In the music post, rewrite the part that opens with the words "Gotta feed the" and closes with "gets a grin.", changing "roller coaster" to "carousel".

▶ **READING PASSAGE**:
====================
All of our anticipation for Winter’s secondary characteristics leads us to the deep seated joy over that first fall.

Hal Leonard Choral supplies secondary schools with arrangements for those tricky pubescent voices. But “The First Snow” is as winsome and awesome as you might expect.

Shawnee Press competes with a similar “The First Snowfall.” This is in the dog-wince range, however.

From some children’s book The First Snow of Winter comes this song by Pat Tracy with Gaelic fiddle and range. It’s heroic and stuff.

And now for something completely old: William Huckaby has revived 19th C songs to sinister effect as with John B Tabb’s “The First Snowfall.” Lord help us.

Gotta feed the a cappella jones while we’re here too. Moodswing swings and sways with “First Snowfall” creating a roller coaster of thumpy jazz.

Parodies’ Paradise: 1964 “Hello Dolly”

Louis Armstrong’s massive number reached number one on the U.S. Billboard Hot 100, ending The Beatles’ streak of three number-one hits in a row over 14 consecutive weeks (in addition to holding the second and third chart positions)…the most successful single of Armstrong’s career… spent nine weeks atop the adult contemporary chart… made Armstrong the oldest artist ever to reach #1 on the Hot 100 since its introduction in 1958… the No. 3 song of 1964 as ranked by Billboard… won the Grammy Award for Song of the Year in 1965… and Armstrong received a Grammy for Best Vocal Performance, Male.

Just about my fave-o Bob Rivers novelty Christmas song is “He’s So Jolly.” After dozens of listens, it still gets a grin.
====================
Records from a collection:
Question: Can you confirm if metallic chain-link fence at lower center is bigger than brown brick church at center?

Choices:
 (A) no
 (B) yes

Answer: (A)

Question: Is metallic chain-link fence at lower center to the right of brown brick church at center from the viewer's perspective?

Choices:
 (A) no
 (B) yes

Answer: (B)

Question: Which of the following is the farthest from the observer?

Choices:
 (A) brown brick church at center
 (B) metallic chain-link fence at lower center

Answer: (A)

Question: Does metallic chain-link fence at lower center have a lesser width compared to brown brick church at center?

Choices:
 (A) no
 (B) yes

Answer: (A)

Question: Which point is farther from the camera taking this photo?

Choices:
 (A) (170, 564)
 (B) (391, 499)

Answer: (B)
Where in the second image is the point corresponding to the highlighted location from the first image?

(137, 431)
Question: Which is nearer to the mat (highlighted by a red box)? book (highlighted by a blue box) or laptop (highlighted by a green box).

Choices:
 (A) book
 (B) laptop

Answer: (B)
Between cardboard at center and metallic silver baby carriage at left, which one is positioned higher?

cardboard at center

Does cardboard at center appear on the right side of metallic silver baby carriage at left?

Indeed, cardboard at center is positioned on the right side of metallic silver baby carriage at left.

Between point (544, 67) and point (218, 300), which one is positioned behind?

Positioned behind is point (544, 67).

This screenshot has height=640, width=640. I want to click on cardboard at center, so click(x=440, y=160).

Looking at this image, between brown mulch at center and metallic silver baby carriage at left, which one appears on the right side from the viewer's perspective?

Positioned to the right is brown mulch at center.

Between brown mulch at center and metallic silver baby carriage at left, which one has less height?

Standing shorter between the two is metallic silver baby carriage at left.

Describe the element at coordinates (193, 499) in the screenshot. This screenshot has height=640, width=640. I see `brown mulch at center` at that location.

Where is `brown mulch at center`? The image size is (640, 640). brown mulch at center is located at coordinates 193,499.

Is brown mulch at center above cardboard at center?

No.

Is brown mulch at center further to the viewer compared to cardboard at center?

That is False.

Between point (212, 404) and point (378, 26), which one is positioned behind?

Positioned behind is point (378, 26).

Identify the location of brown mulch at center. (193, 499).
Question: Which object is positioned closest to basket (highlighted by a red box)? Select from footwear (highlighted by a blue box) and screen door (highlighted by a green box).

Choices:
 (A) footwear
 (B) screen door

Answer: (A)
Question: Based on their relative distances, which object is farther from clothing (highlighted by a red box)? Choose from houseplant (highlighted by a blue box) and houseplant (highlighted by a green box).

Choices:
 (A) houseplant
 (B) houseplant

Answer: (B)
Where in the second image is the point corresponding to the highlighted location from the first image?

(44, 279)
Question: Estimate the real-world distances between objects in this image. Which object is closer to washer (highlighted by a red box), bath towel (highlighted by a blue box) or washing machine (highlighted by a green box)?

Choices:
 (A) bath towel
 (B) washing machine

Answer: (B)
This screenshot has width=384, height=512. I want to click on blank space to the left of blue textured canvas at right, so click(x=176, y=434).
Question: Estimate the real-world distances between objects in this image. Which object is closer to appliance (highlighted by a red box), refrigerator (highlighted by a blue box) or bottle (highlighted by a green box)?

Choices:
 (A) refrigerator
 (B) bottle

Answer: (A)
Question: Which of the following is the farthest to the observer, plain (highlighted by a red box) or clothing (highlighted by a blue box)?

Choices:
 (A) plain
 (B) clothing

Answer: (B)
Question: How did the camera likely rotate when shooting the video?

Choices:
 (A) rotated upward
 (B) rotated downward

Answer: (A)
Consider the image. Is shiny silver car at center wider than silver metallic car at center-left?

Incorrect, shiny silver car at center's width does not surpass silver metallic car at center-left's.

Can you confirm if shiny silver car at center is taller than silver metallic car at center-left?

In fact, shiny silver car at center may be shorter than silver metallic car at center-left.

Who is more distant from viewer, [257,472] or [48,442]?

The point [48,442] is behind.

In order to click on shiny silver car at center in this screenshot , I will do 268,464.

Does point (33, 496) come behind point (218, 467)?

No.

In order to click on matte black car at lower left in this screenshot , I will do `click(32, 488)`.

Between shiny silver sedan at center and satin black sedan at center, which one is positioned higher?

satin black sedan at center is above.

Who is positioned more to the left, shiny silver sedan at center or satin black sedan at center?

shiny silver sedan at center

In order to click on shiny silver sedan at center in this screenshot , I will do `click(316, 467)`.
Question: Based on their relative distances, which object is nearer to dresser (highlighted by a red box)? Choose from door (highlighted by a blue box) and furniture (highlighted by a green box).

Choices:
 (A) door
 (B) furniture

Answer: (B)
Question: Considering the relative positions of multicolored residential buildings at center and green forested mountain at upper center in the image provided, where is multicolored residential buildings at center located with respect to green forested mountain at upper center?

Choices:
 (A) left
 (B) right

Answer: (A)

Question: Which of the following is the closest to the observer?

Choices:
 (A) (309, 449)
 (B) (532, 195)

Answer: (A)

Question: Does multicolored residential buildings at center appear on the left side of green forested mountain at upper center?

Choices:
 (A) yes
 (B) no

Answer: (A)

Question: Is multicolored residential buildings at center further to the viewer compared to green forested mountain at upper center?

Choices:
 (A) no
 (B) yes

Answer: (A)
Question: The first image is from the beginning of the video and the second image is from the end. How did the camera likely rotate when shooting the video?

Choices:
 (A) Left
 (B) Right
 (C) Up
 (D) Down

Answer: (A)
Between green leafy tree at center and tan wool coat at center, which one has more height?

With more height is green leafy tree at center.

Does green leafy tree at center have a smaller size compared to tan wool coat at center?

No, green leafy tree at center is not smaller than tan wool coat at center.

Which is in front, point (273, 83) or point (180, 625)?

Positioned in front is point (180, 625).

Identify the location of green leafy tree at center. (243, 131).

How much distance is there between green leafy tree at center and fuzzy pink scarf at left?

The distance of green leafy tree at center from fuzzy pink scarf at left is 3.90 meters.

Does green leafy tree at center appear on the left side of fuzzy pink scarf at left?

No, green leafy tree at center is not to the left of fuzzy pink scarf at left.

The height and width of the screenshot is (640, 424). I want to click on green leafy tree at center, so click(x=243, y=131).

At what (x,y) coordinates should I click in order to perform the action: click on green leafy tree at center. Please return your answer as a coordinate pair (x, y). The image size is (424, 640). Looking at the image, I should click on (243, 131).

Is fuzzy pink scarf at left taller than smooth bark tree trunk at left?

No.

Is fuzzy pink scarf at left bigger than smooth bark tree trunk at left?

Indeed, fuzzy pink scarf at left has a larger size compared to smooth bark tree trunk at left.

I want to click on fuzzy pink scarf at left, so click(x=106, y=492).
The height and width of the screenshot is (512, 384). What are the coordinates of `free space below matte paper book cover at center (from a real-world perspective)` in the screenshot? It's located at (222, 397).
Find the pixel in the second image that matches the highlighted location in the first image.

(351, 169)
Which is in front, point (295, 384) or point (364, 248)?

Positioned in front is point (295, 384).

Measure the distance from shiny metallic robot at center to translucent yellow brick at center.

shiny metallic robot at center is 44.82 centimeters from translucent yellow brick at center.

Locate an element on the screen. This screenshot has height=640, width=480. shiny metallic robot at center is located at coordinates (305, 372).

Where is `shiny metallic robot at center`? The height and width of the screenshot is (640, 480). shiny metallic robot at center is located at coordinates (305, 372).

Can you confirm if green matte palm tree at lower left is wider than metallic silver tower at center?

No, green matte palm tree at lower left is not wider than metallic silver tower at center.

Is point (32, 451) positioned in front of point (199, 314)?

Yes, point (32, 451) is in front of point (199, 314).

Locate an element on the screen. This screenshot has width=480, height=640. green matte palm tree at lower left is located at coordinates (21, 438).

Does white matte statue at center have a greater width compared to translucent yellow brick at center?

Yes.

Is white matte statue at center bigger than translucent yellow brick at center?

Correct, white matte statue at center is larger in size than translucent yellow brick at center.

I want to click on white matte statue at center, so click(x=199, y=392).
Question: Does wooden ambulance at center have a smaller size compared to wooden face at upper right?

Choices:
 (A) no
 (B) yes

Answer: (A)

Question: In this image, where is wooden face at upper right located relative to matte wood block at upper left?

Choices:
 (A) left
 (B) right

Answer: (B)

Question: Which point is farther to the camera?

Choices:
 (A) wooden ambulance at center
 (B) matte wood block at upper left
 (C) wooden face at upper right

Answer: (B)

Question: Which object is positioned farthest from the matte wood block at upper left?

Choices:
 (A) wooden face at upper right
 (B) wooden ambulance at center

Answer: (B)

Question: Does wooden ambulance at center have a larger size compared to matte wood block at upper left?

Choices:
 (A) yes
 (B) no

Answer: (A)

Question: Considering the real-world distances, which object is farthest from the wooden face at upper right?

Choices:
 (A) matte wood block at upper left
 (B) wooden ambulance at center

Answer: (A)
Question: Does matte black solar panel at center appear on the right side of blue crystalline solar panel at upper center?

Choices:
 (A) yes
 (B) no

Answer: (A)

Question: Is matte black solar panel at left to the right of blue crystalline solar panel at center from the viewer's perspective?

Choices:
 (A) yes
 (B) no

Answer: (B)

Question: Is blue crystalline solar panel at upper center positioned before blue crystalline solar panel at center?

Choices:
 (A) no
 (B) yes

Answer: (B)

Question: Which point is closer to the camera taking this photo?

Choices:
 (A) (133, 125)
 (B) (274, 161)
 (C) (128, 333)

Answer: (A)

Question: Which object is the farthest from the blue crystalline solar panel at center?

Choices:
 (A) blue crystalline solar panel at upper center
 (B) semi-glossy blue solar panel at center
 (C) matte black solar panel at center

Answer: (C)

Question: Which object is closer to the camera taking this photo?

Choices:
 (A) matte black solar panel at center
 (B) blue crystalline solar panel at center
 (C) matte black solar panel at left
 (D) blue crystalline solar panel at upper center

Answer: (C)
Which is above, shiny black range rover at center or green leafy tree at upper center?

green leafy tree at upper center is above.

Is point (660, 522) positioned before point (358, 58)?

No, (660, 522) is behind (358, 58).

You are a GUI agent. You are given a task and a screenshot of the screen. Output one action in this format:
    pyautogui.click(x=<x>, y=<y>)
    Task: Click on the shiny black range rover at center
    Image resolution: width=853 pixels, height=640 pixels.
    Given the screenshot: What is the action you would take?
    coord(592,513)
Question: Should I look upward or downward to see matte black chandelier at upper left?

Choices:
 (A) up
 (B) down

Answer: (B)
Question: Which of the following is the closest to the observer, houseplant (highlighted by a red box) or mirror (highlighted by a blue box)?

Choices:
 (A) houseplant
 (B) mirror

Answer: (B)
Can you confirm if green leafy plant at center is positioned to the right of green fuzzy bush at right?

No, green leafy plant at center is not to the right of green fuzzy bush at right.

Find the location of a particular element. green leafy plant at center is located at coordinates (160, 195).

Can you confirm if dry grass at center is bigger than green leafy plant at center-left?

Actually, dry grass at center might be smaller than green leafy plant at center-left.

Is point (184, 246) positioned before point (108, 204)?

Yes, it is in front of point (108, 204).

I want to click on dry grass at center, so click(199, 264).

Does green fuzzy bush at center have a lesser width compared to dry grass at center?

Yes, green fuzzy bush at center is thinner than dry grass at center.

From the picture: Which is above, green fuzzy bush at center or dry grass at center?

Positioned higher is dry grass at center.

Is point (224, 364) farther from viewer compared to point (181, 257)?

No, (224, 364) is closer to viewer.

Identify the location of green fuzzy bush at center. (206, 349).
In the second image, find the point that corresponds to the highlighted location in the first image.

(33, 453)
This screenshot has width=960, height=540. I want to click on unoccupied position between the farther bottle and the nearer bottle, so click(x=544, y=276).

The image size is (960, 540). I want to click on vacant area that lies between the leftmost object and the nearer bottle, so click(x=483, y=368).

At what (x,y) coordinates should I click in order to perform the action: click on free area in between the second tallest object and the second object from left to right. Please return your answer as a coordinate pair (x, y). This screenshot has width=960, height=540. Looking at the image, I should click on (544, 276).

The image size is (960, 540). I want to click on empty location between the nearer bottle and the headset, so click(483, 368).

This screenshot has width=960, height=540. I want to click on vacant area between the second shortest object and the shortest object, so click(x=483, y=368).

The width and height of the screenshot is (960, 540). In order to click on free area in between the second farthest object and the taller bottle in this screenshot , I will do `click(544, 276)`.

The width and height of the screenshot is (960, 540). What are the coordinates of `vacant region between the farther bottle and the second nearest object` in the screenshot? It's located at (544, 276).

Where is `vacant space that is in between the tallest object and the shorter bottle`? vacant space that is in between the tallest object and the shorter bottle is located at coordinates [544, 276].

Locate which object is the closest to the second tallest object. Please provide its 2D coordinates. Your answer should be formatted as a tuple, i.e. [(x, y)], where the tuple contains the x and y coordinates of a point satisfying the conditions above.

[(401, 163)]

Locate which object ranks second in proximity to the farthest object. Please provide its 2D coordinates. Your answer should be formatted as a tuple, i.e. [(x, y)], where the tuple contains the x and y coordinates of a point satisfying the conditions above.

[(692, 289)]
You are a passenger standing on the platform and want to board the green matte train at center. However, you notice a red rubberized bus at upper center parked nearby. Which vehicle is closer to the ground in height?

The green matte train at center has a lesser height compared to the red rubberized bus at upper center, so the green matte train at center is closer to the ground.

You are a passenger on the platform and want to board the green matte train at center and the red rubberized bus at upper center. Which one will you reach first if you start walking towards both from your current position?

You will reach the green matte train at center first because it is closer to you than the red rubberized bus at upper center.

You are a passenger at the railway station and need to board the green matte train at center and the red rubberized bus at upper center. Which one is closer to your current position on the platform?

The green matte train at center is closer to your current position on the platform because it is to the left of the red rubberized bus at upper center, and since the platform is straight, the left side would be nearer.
====================
▶ **OUTPUT FOR THIS TASK**:
Gotta feed the a cappella jones while we’re here too. Moodswing swings and sways with “First Snowfall” creating a carousel of thumpy jazz.

Parodies’ Paradise: 1964 “Hello Dolly”

Louis Armstrong’s massive number reached number one on the U.S. Billboard Hot 100, ending The Beatles’ streak of three number-one hits in a row over 14 consecutive weeks (in addition to holding the second and third chart positions)…the most successful single of Armstrong’s career… spent nine weeks atop the adult contemporary chart… made Armstrong the oldest artist ever to reach #1 on the Hot 100 since its introduction in 1958… the No. 3 song of 1964 as ranked by Billboard… won the Grammy Award for Song of the Year in 1965… and Armstrong received a Grammy for Best Vocal Performance, Male.

Just about my fave-o Bob Rivers novelty Christmas song is “He’s So Jolly.” After dozens of listens, it still gets a grin.